In a towering, modern building overlooking Brisbane’s showgrounds, scientists are so close to a breakthrough in dementia treatments that the optimism is almost palpable.
Led by cellular and molecular neurodegeneration lab group leader associate professor Tony White, researchers are quietly studying how brain cells respond to various treatments at Herston’s QIMR Berghofer Medical Research Institute.
While science still doesn’t understand the causes of dementia, experts know that existing drugs can only be effective if they break the barrier between the blood and the brain.
And that turns out to be the most difficult aspect of dementia research.
“The brain has a barrier between the blood and the brain to stop anything the brain doesn’t want to enter there, such as bacteria or toxins, but it also means drugs can’t get into the brain,” says Dr. white.
“So we’re trying to find ways to open that barrier and let the drugs in and that’s something we’re very focused on here.
“A lot of people are working on different drugs to treat Alzheimer’s disease and dementia, but most of those drugs don’t get into the brain.
“If we can find a way to open the blood-brain barrier to allow drugs to pass from the blood to the brain, that will be a major advance in the treatment of Alzheimer’s and dementia.”
What is dementia?
In a healthy brain, two proteins – amyloid and tau – like to share space.
But in Alzheimer’s patients, the compounds combine and form plaques on brain tissue that kill healthy brain cells.
dr. White says these changes in the interaction between the proteins occur “very early” in life, but there’s still no way to detect them.
“But by the time you’re in your 60s and 70s, we start to see a buildup of amyloid in the brain and tau builds up in neurons and these cause the degeneration of brain cells and the inflammation of other cells in the brain.
The team of dr. White is getting closer and closer to providing a more hopeful future for the approximately 500,000 people living with dementia in Australia.
He was instrumental in discovering a copper-based drug that removed some of the amyloid plaque that forms on the brain.
That achievement led to a drug that is still in clinical trials.
The current work of Dr. White with PhD student Joanna Wasielewska is also having success using ultrasound to get more beneficial drugs into the brain to treat the condition.
While it’s mostly a condition that affects adults, there are about 70 diseases that also cause dementia in children, a devastating diagnosis that the QIMR Berghofer team is also targeting to find answers.
Small organs change research
In a small room next to the main lab is a rather harmless-looking storage area.

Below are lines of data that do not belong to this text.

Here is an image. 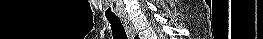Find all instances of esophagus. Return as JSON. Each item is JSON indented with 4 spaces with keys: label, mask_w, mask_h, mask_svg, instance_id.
<instances>
[{
    "label": "esophagus",
    "mask_w": 263,
    "mask_h": 39,
    "mask_svg": "<svg viewBox=\"0 0 263 39\" xmlns=\"http://www.w3.org/2000/svg\"><path fill=\"white\" fill-rule=\"evenodd\" d=\"M122 22L129 39H134L136 32L133 24L128 18H122Z\"/></svg>",
    "instance_id": "obj_1"
}]
</instances>
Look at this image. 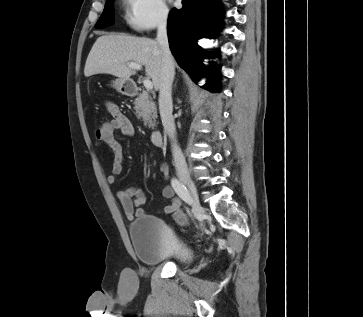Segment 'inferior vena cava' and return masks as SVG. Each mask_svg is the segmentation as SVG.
Here are the masks:
<instances>
[{
    "mask_svg": "<svg viewBox=\"0 0 363 317\" xmlns=\"http://www.w3.org/2000/svg\"><path fill=\"white\" fill-rule=\"evenodd\" d=\"M157 42L161 49L162 54V71L159 83V111L169 139L171 140L172 155L175 167L178 171L186 172L187 165L185 158L176 140V128L174 118L172 116V83L175 75L174 61L169 49L168 36H167V16L162 17L158 23L157 29Z\"/></svg>",
    "mask_w": 363,
    "mask_h": 317,
    "instance_id": "obj_1",
    "label": "inferior vena cava"
}]
</instances>
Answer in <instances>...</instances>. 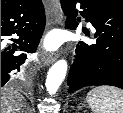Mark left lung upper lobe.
<instances>
[{"mask_svg": "<svg viewBox=\"0 0 123 113\" xmlns=\"http://www.w3.org/2000/svg\"><path fill=\"white\" fill-rule=\"evenodd\" d=\"M111 5L123 10V0H105Z\"/></svg>", "mask_w": 123, "mask_h": 113, "instance_id": "5c2ea615", "label": "left lung upper lobe"}]
</instances>
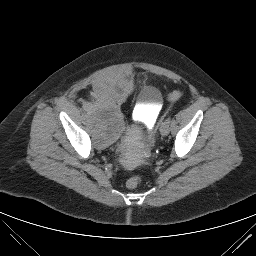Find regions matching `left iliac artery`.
Masks as SVG:
<instances>
[{"mask_svg": "<svg viewBox=\"0 0 256 256\" xmlns=\"http://www.w3.org/2000/svg\"><path fill=\"white\" fill-rule=\"evenodd\" d=\"M166 121L170 122V121H171V118H170V117H168V118L166 119Z\"/></svg>", "mask_w": 256, "mask_h": 256, "instance_id": "obj_1", "label": "left iliac artery"}]
</instances>
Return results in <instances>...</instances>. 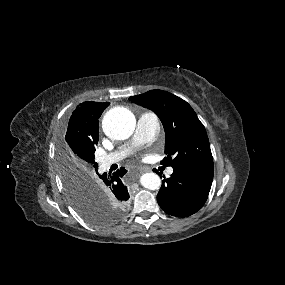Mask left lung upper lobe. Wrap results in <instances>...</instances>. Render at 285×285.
I'll return each mask as SVG.
<instances>
[{"mask_svg": "<svg viewBox=\"0 0 285 285\" xmlns=\"http://www.w3.org/2000/svg\"><path fill=\"white\" fill-rule=\"evenodd\" d=\"M129 100L152 110L162 121L166 133L162 165L213 171L206 130L186 101L162 90H151Z\"/></svg>", "mask_w": 285, "mask_h": 285, "instance_id": "obj_1", "label": "left lung upper lobe"}]
</instances>
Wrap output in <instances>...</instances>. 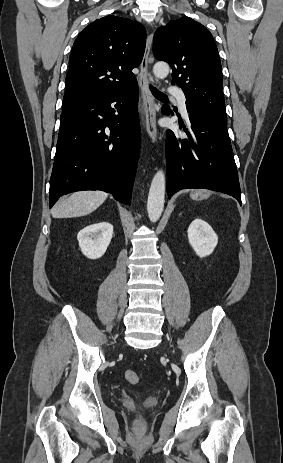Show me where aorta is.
<instances>
[{"instance_id": "obj_1", "label": "aorta", "mask_w": 283, "mask_h": 463, "mask_svg": "<svg viewBox=\"0 0 283 463\" xmlns=\"http://www.w3.org/2000/svg\"><path fill=\"white\" fill-rule=\"evenodd\" d=\"M153 73L158 78H165L169 73V65L166 62H157L153 67ZM165 175L159 170L153 177L149 189L147 211L151 222H156L164 208Z\"/></svg>"}]
</instances>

From the outside, it could be confused with a small refrigerator, but inside are tiny, spinning disks with tiny brains.
The largest brains, grown from tissue of people with dementia, are only 8 mm in size and take up to two months to grow.
It’s these tiny organs that researchers are using to test new ways to break the blood-brain barrier.
dr. Romal Stewart is in charge of the small ones, which he says need daily attention for the first few weeks of their lives.
“For the first two weeks or so, you have to make daily media changes,” he says.
“During the beginning of the pandemic it was difficult and we wrote letters asking if we could keep coming to the lab.”
Such important research was allowed to continue despite COVID restrictions.
Personal mission for researcher
dr. White began his career in dementia research 30 years ago, and tragedy struck just a decade later when his mother Patricia was diagnosed with the disease in her 70s.
“I was working in the field and understood what was going on. I couldn’t imagine any drugs that would improve her outcome,” he said.
“My father, who was taking care of my mother at the time, very often asked about the last treatment and if there was anything ahead.
“But there was nothing that could help her at the time.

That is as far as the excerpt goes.